Question

graph $y = \frac{4}{5}x - 7$.

Explanation:

Step1: Identify the slope and y - intercept

The equation of the line is in the slope - intercept form \(y=mx + b\), where \(m\) is the slope and \(b\) is the y - intercept. For the equation \(y=\frac{4}{5}x-7\), the slope \(m = \frac{4}{5}\) and the y - intercept \(b=- 7\).

Step2: Plot the y - intercept

The y - intercept is the point where \(x = 0\). Substituting \(x = 0\) into the equation \(y=\frac{4}{5}(0)-7=-7\). So we plot the point \((0,-7)\) on the coordinate plane.

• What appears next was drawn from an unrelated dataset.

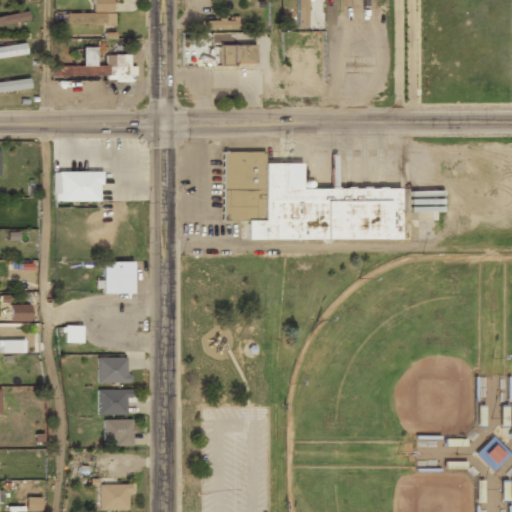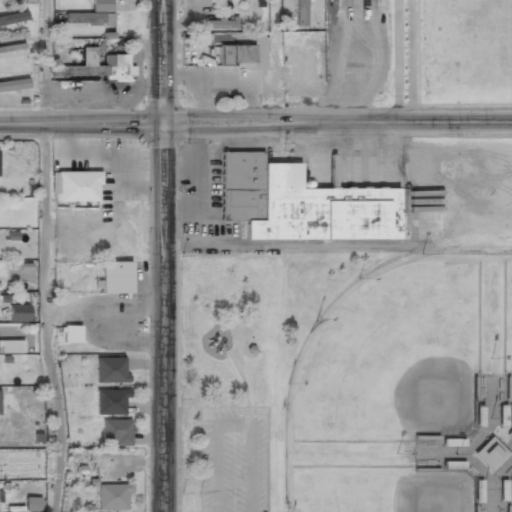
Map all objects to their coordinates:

Step3: Use the slope to find another point

The slope \(m=\frac{4}{5}\) can be thought of as \(\frac{\text{rise}}{\text{run}}\), which means for every increase of 5 units in the \(x\) - direction (run), the \(y\) - value increases by 4 units (rise). Starting from the point \((0,-7)\), if we move 5 units to the right (increase \(x\) by 5) to \(x = 5\) and 4 units up (increase \(y\) by 4) from \(y=-7\), we get \(y=-7 + 4=-3\). So we plot the point \((5,-3)\).

Step4: Draw the line

Using a straightedge, draw a line that passes through the points \((0,-7)\) and \((5,-3)\). We can also find more points by using the slope in the opposite direction (for example, move 5 units to the left (decrease \(x\) by 5) and 4 units down (decrease \(y\) by 4) from \((0,-7)\) to get \((- 5,-11)\)) and draw the line through these points as well.

Answer:

To graph \(y = \frac{4}{5}x-7\), plot the y - intercept \((0, - 7)\) and then use the slope \(\frac{4}{5}\) (rise 4, run 5) to find another point (e.g., \((5,-3)\)) and draw a straight line through these points. The line should pass through \((0,-7)\) and other points obtained by using the slope, such as \((5,-3)\), \((-5,-11)\) etc.